EXTRAIT -
+++++

Regroupant les cinq épisodes de la minisérie de Sam Keith, ce Batman - Secrets exploite les filons classiques des aventures de Batman. Tout d’abord, une confrontation avec le Joker qui, dans l’esprit du Rire et Mourir d’Alan Moore, se nourrit de la relation ambiguë entre ces deux personnages tourmentés. Ensuite, les souvenirs d’enfance de Bruce Wayne qui ont pour habitude de hanter de manière souvent obsessionnelle le quotidien du plus grand détective de Gotham City. Et finalement, une critique concernant le pouvoir des médias et la remise en liberté de dangereux criminels par des psychologues, qui n’est pas sans rappeler le scénario du cultissime Dark Knight de Frank Miller.
La construction, jouant d’allers-retours fréquents dans le temps et d’interludes, peut déboussoler au début, mais contribue à faire évoluer efficacement l’histoire vers son climax. Creusant les secrets et la psychologie de ses protagonistes au fil des pages, ce récit construit sur la folie du Joker et les anciens démons de l’homme chauve-souris s’avère plus intimiste que d’habitude. Le petit jeu psychologique machiavélique mis en place par le Joker fonctionne à merveille, tandis que l’exploration du passé du chevalier noir ne se concentre pas sur la perte de ses parents comme d’usage, mais sur un autre événement, certes peut-être un peu niais.
Si au niveau du scenario Sam Keith s’inspire des plus grands, son graphisme ne manque pas de personnalité. Dans un style torturé assez surréaliste, qui fera surtout le bonheur des amateurs du travail de Dave McKean sur Arkham Asylum, Sam Keith livre une atmosphère très sombre qui sied à merveille à l’univers du Dark Knight. Si son dessin semble moins convenir au physique de Batman, la représentation de son pire ennemi, au sourire grandissant et aux yeux emplis de folie, mélange admirablement le côté burlesque et terrorisant du personnage.

+++++

CONSIGNE - Selon l'extrait sur Batman - Secrets, combien d'épisodes de la minisérie de Sam Keith l'album regroupe-t-il ? Les données ne servent pas à cette consigne.

+++++

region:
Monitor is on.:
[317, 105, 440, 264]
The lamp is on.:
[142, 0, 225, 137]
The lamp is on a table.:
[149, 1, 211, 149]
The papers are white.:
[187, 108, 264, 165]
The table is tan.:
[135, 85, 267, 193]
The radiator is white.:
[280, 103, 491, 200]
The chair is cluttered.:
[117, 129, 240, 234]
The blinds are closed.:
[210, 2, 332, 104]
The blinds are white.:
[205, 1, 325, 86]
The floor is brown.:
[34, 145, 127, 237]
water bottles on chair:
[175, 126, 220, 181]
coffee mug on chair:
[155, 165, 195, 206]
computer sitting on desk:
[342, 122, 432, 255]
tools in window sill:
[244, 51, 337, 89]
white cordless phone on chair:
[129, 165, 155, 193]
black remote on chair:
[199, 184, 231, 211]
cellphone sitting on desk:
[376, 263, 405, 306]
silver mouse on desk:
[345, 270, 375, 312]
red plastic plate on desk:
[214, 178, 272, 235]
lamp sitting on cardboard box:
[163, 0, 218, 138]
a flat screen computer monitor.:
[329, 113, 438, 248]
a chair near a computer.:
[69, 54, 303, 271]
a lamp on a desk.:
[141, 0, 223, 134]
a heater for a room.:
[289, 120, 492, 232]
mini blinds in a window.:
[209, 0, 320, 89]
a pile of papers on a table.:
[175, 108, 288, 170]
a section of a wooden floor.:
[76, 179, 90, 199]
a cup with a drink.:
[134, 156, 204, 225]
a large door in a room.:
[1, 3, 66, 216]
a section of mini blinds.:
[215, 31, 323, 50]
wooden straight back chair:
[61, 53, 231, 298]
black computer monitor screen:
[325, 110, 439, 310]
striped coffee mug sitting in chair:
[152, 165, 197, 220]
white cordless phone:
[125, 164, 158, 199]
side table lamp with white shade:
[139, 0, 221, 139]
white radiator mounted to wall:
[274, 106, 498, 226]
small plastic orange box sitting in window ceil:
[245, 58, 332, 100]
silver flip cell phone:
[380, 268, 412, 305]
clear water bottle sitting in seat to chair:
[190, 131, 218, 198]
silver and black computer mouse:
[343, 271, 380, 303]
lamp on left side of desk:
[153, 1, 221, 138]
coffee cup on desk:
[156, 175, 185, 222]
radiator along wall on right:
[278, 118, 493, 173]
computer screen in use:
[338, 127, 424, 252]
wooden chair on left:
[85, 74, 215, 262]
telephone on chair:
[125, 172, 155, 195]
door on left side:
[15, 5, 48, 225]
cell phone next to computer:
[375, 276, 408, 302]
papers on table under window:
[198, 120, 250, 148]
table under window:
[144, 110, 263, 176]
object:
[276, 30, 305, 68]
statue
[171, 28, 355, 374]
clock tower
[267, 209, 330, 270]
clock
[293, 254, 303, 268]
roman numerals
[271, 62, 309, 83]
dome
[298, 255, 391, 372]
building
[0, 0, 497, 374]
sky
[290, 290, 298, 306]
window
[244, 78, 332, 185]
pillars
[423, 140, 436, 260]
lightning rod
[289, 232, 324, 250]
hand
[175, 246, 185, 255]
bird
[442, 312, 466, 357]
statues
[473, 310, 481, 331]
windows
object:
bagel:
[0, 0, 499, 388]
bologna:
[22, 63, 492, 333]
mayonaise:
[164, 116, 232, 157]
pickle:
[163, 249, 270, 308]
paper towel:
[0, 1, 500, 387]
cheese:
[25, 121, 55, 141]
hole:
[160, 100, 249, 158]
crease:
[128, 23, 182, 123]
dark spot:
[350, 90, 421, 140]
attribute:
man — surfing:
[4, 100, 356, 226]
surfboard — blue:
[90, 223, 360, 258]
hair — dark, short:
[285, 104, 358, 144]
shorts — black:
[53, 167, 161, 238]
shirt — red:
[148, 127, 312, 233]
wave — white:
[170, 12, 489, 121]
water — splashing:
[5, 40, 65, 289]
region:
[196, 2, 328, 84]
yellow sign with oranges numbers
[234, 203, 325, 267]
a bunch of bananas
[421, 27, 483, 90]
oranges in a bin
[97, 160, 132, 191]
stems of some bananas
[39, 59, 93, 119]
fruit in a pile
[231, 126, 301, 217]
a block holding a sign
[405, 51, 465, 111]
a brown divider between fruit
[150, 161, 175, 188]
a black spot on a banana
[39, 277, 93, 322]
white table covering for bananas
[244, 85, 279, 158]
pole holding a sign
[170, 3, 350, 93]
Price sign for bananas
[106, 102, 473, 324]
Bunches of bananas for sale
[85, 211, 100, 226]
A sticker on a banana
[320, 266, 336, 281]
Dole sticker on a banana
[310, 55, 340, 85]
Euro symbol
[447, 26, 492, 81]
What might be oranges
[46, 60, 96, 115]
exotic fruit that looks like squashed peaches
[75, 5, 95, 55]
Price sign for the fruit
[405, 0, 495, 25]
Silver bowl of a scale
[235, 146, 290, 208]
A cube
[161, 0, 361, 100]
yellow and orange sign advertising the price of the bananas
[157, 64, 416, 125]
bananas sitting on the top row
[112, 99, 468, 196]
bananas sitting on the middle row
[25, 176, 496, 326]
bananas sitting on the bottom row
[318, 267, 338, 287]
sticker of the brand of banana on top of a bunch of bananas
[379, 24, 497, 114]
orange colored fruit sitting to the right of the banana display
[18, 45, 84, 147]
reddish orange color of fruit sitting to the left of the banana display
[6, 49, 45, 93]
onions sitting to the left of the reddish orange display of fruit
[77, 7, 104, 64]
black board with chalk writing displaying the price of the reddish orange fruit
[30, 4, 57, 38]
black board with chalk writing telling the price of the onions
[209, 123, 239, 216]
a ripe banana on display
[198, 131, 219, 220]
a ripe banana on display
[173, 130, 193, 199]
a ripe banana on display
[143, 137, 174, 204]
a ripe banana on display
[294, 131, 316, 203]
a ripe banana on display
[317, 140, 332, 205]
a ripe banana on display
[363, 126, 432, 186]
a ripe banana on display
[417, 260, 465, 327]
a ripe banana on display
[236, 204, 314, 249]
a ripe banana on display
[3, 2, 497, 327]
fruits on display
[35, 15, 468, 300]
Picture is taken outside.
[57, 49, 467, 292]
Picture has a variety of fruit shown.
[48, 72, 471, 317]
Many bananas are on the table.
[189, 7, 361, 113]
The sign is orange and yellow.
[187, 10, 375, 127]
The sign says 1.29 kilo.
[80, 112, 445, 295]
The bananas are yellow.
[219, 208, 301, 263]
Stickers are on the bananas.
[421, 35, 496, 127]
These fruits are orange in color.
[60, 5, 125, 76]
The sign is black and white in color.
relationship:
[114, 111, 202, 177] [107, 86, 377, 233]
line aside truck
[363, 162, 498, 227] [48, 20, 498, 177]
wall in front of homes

+++++

RÉPONSE - Cinq épisodes.